Task goal:
Count how many lines in the data below contain the string "Üniversitesi", with case counting, and reply with the number alone.
═════ Data provided
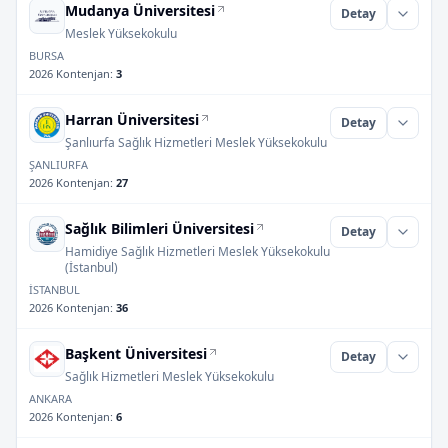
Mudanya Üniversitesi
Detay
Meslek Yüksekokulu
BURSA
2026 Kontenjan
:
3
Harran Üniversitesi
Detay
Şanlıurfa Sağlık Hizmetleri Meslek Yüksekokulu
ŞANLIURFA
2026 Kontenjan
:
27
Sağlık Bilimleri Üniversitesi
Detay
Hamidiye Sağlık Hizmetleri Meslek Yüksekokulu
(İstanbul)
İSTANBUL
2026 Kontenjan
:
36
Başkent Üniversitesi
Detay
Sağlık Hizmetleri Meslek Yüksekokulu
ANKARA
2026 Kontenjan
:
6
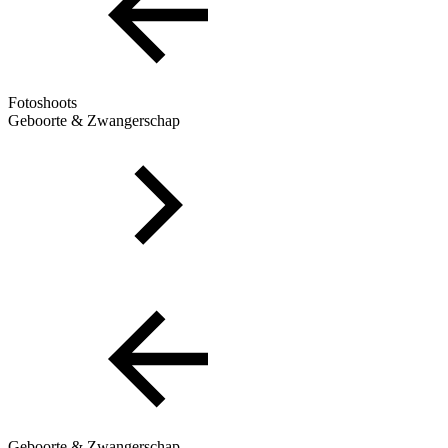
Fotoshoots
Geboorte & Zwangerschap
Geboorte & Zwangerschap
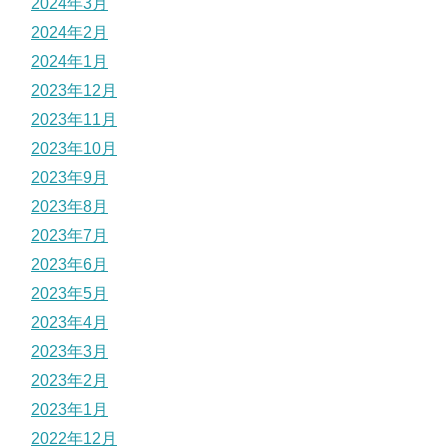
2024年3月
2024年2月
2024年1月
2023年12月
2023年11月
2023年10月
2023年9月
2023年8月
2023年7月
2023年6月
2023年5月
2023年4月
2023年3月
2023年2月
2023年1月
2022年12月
══════════
═════ Data provided
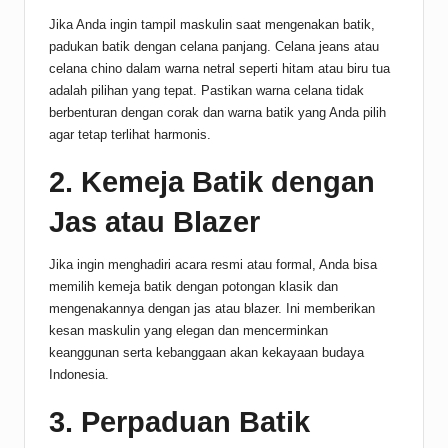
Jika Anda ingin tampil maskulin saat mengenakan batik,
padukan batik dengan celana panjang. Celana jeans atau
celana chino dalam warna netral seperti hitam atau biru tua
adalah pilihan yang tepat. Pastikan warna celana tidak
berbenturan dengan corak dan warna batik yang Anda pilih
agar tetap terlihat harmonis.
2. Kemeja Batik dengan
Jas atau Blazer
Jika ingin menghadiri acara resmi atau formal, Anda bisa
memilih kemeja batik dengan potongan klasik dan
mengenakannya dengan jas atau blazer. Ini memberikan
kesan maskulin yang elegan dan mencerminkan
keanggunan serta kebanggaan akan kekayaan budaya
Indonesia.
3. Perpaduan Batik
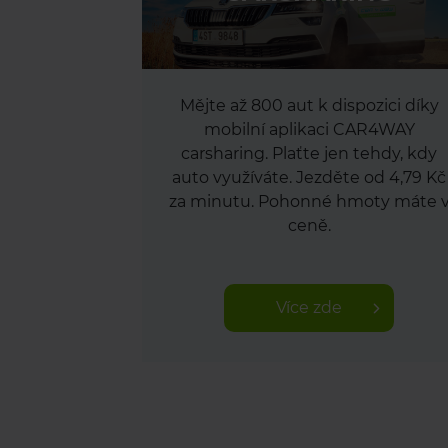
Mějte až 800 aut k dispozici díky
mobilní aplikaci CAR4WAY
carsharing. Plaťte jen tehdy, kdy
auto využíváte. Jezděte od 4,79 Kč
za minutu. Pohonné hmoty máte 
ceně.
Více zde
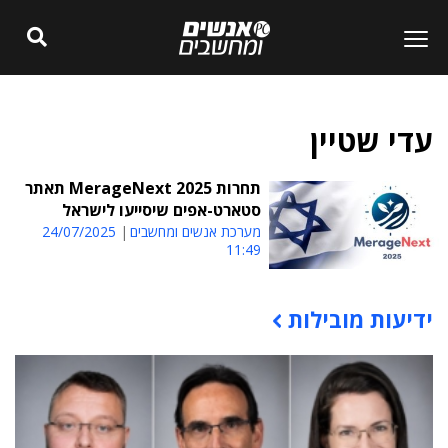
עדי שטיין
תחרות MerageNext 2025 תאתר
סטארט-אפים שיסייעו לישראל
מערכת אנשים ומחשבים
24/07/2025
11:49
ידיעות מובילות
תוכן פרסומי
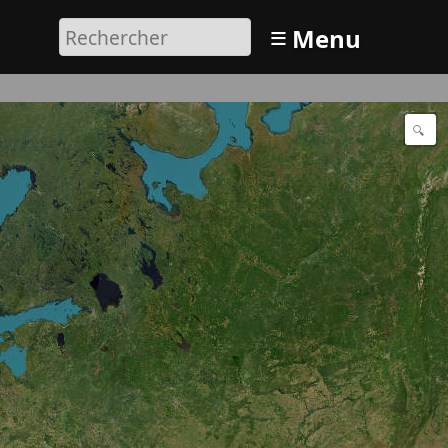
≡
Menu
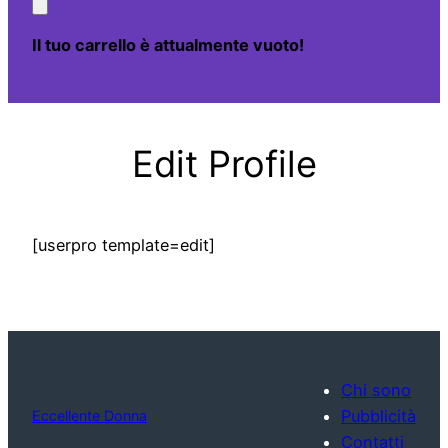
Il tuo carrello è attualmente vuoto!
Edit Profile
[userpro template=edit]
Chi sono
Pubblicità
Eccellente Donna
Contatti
══════════
Problem solution:
4